-- Entries supplied --
--- START ---

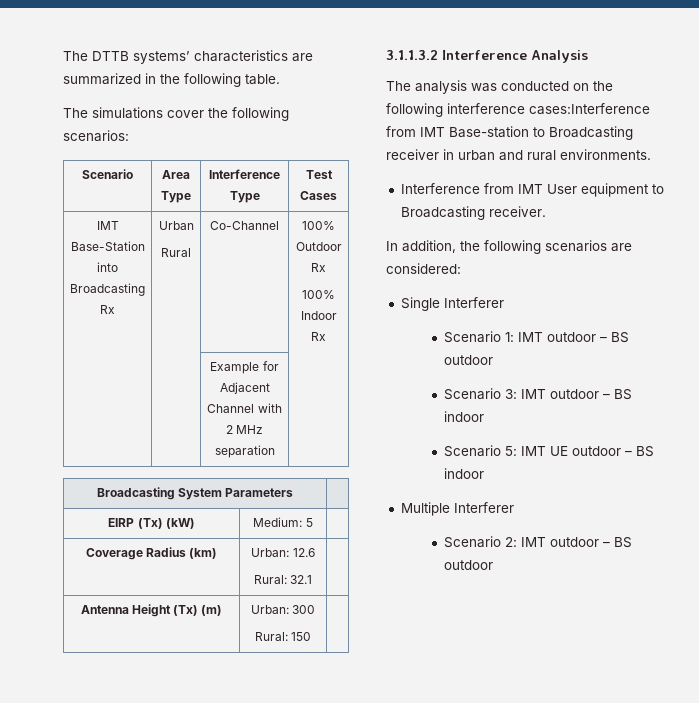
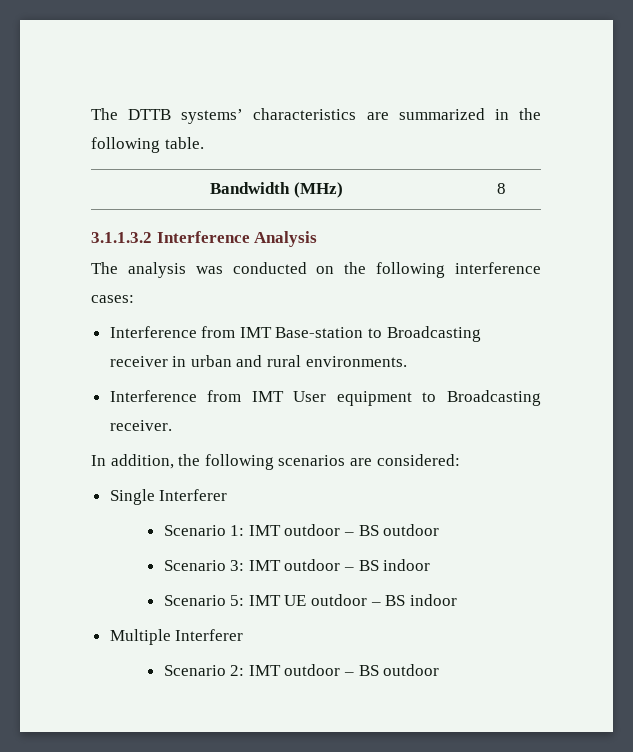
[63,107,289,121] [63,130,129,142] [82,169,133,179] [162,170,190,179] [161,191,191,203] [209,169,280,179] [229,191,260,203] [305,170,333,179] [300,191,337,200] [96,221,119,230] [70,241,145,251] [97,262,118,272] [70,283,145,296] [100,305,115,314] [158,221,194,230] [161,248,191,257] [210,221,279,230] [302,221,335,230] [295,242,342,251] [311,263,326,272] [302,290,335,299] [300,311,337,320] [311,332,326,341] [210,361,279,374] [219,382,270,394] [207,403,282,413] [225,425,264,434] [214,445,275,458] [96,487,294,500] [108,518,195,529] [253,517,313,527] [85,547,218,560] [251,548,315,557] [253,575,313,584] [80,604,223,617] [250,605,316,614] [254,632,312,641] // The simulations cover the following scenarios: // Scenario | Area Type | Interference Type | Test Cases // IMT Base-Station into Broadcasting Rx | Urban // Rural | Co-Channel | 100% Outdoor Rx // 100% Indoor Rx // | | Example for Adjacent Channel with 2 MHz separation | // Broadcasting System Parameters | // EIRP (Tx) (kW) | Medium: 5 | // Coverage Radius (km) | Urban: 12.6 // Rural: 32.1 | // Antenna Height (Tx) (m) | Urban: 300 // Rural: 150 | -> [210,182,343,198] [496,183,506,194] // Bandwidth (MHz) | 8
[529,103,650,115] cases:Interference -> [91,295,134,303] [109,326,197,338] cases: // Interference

--- END ---
--- START ---

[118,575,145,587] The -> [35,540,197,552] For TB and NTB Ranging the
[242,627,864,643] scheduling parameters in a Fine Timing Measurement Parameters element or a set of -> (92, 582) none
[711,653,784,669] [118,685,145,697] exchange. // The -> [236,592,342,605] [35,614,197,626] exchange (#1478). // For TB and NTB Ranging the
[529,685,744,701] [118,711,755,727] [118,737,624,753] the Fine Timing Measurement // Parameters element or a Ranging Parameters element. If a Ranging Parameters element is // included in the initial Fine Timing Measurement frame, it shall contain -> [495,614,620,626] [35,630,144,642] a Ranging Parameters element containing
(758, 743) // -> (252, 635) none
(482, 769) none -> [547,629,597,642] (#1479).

--- END ---
--- START ---

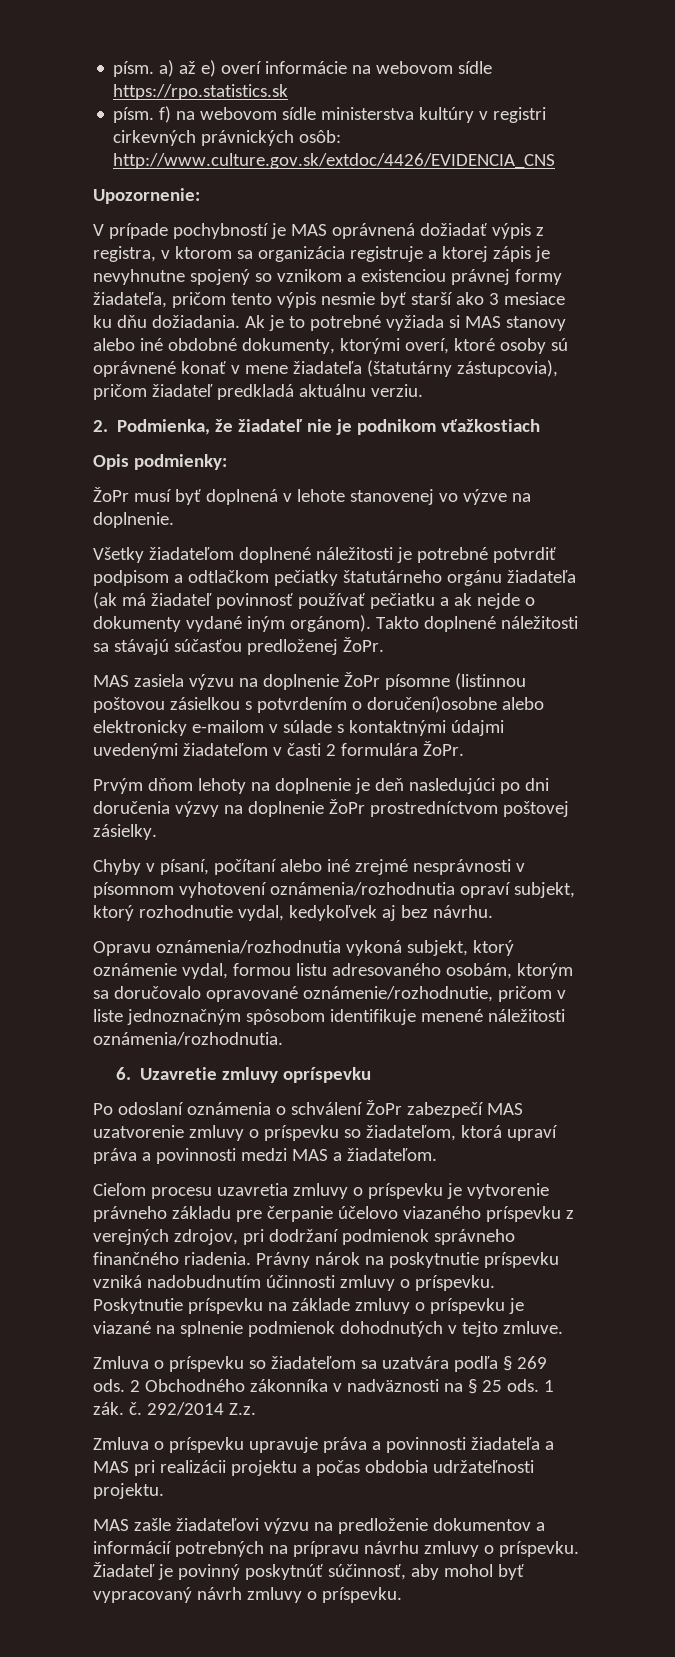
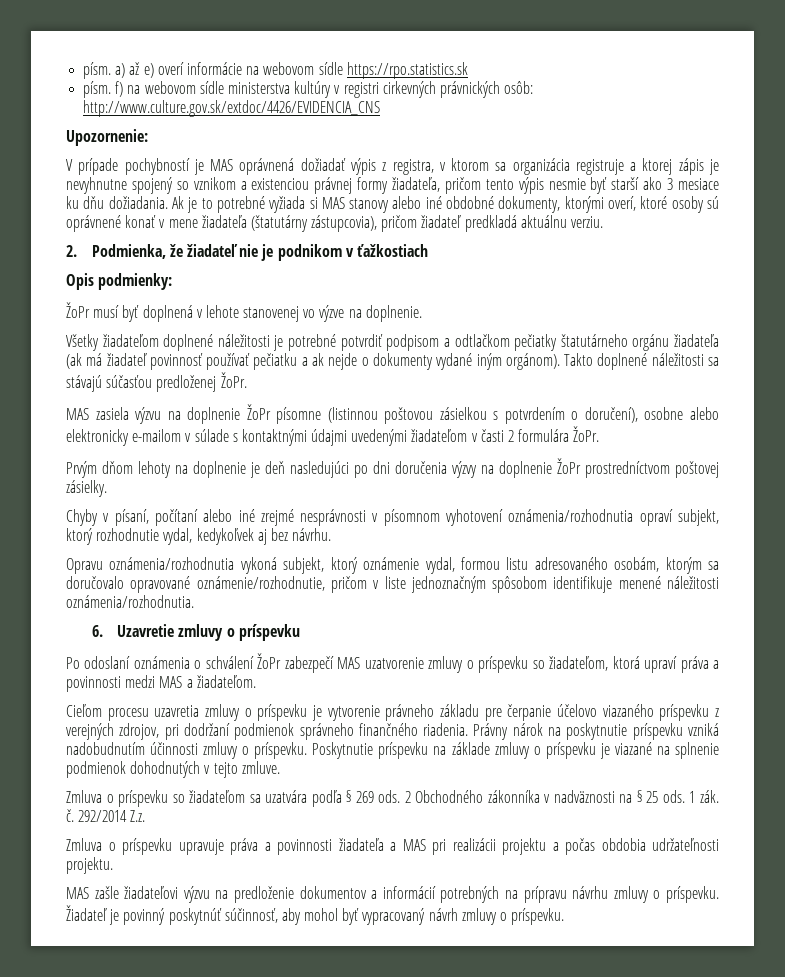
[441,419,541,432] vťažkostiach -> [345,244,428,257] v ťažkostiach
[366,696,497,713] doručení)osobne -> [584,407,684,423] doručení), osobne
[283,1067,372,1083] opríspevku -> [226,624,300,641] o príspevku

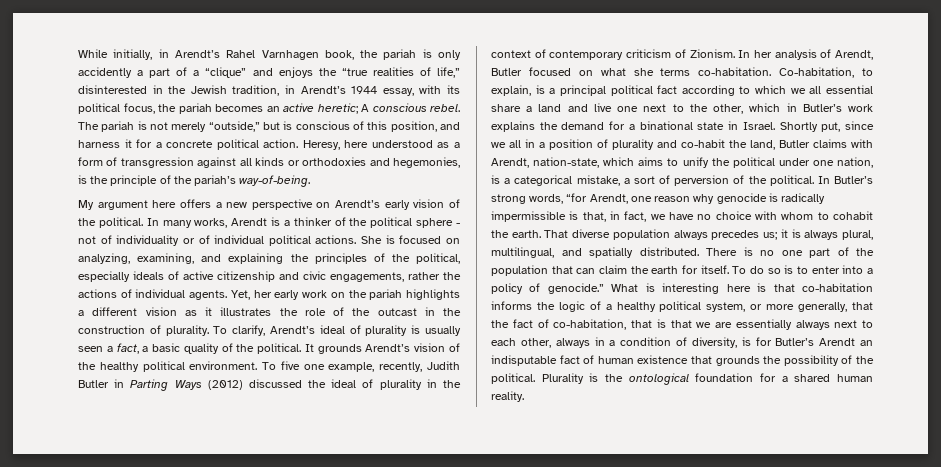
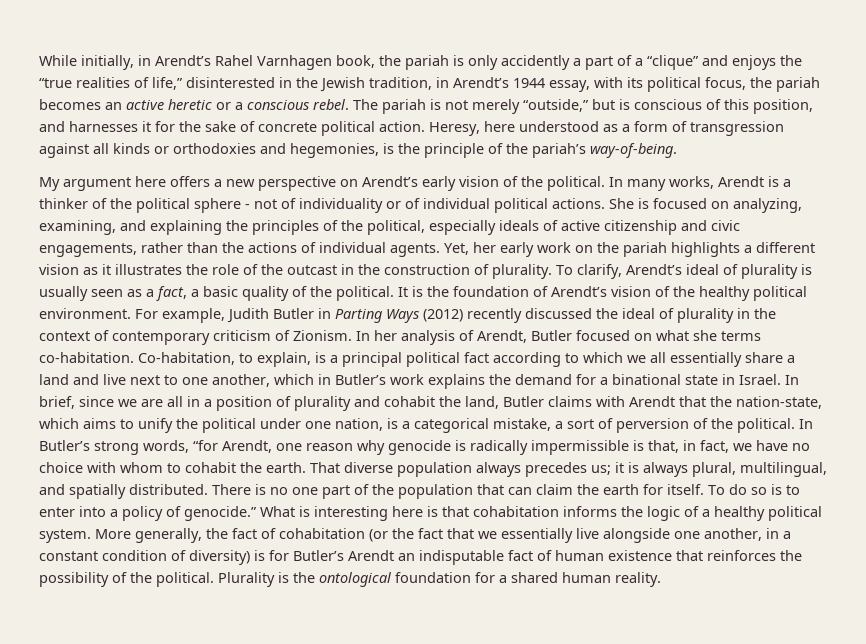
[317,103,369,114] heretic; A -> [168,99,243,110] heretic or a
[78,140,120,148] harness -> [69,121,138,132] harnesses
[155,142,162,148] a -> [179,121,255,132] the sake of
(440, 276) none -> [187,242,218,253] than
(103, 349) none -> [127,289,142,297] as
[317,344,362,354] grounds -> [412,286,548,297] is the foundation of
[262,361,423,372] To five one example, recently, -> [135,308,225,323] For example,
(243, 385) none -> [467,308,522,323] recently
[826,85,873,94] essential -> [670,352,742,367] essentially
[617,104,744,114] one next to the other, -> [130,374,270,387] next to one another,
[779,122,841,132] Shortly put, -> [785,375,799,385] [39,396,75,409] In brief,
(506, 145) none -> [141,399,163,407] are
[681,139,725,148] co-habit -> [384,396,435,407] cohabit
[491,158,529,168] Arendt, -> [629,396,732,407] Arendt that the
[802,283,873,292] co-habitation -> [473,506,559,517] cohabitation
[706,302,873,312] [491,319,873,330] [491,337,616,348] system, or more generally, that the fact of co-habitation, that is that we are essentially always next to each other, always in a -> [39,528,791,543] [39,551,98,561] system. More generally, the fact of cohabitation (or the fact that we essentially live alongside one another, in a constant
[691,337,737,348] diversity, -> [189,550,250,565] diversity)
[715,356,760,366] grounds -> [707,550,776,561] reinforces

--- END ---

-- Task brief --
Would you output the lines above from the line holding "[283,1067,372,1083] opríspevku ->" up to and including the line holding "[491,158,529,168] Arendt, ->", exactly and only those, with no pictures?

-- Exercise solution --
[283,1067,372,1083] opríspevku -> [226,624,300,641] o príspevku

[317,103,369,114] heretic; A -> [168,99,243,110] heretic or a
[78,140,120,148] harness -> [69,121,138,132] harnesses
[155,142,162,148] a -> [179,121,255,132] the sake of
(440, 276) none -> [187,242,218,253] than
(103, 349) none -> [127,289,142,297] as
[317,344,362,354] grounds -> [412,286,548,297] is the foundation of
[262,361,423,372] To five one example, recently, -> [135,308,225,323] For example,
(243, 385) none -> [467,308,522,323] recently
[826,85,873,94] essential -> [670,352,742,367] essentially
[617,104,744,114] one next to the other, -> [130,374,270,387] next to one another,
[779,122,841,132] Shortly put, -> [785,375,799,385] [39,396,75,409] In brief,
(506, 145) none -> [141,399,163,407] are
[681,139,725,148] co-habit -> [384,396,435,407] cohabit
[491,158,529,168] Arendt, -> [629,396,732,407] Arendt that the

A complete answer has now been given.